Dimentionality Reduction

We all understand that more data means better AI. That sounds great! But, with the recent blast of information, we often end in a problem of too much data! We need all that data. But it turns out to be too much for our processing. Hence we need to look into ways of streamlining the available data so that it can be compressed without losing value. Dimensionality reduction is an important technique that achieves this end.

Consider the simple case of predicting medical expenses based on several parameters. The data may include different parameters related to all the negative habits of a person - excessive intake of tobacco, alcohol, caffine, narcotics, etc. It may be great to accumulate each of these parameters independently. But does that really add value? are these independent parameters? One can guess there is a lot of correlation between each of them. For example, someone who is high on alcohol or someone who consumes narcotics, is quite likely to be liberal about tobacco and caffine.

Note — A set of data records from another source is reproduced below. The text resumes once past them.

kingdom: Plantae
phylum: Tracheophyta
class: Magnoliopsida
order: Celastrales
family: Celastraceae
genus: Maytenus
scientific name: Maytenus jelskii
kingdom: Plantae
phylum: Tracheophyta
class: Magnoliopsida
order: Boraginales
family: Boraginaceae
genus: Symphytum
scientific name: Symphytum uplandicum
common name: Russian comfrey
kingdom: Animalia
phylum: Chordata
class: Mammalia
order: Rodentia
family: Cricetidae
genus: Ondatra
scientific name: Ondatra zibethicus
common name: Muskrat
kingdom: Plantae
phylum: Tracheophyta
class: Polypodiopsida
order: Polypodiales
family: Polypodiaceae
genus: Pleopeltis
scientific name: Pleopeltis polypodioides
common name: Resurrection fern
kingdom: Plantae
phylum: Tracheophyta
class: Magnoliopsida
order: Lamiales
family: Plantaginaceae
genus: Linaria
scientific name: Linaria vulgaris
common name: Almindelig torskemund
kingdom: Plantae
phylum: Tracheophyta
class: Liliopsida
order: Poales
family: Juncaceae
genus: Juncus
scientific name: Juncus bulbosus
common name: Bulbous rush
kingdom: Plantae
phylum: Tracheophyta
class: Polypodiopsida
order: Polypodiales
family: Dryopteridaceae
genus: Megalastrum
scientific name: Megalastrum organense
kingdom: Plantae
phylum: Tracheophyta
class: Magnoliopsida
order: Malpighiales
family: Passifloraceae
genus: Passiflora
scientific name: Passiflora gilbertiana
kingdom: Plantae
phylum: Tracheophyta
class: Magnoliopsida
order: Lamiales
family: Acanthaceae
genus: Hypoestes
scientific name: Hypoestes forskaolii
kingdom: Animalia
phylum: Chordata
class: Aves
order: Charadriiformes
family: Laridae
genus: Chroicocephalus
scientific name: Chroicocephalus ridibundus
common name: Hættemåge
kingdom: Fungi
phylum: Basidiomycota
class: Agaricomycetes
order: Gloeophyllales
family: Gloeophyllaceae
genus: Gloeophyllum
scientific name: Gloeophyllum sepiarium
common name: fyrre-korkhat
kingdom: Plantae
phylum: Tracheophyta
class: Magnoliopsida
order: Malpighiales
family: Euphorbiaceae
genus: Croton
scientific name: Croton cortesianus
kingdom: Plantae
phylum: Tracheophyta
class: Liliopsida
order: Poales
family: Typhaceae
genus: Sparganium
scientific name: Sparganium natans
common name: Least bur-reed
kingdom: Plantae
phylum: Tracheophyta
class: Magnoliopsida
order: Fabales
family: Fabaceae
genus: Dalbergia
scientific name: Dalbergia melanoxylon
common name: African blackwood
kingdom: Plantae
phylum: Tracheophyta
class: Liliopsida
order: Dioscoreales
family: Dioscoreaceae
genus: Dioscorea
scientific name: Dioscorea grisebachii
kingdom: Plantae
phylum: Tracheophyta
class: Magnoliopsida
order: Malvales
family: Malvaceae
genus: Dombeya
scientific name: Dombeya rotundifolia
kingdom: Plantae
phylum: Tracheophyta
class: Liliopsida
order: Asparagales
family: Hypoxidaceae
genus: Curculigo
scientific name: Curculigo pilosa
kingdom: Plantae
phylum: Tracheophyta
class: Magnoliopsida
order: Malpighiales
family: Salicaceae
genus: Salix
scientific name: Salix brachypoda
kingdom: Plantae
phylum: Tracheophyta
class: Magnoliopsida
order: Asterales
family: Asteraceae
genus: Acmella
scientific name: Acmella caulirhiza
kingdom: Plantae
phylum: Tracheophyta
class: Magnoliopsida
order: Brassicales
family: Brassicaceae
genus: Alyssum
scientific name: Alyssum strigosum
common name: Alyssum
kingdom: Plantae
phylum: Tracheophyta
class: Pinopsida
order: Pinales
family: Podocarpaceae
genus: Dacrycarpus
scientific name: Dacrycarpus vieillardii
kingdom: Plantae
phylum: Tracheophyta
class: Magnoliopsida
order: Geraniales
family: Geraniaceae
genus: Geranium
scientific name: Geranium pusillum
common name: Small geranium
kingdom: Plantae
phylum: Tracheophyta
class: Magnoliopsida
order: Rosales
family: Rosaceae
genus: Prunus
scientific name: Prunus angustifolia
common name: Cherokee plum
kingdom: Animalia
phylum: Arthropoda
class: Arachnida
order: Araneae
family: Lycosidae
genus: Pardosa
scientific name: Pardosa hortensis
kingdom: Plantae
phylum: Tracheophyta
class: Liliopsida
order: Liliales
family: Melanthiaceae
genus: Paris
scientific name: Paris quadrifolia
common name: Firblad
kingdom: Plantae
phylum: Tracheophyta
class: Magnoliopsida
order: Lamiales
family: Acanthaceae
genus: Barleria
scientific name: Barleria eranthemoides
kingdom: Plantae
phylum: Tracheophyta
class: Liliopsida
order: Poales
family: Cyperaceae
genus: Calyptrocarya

One can easily see that we really do not need all these parameters. But, is there a way to choose only two or three of these? That is not so intuitive either. Dimensionality reduction can help us extract a couple of independent parameters from these. That can simplify our prediction model.

This was a trivial example. But, in a real life scenario, it is common to have hundreds or thousands of features in the input. Dimensionality reduction is a major aid when working on such a problem.

There are two approaches to dimensionality reduction. These are the two different paradigms for addressing the problem. There is no good or bad way - we need to choose one of them based on the problem at hand.

  • Feature Selection - If the impact of a particular feature is almost redundant, we can just drop it, selecting the significant features that independently impact the outcome.
  • Feature Combination - This is a bit more complex. When we have a N different features that carry information worth M features, we need to create a way to map the N features into a new set of M features. This is true dimensionality reduction.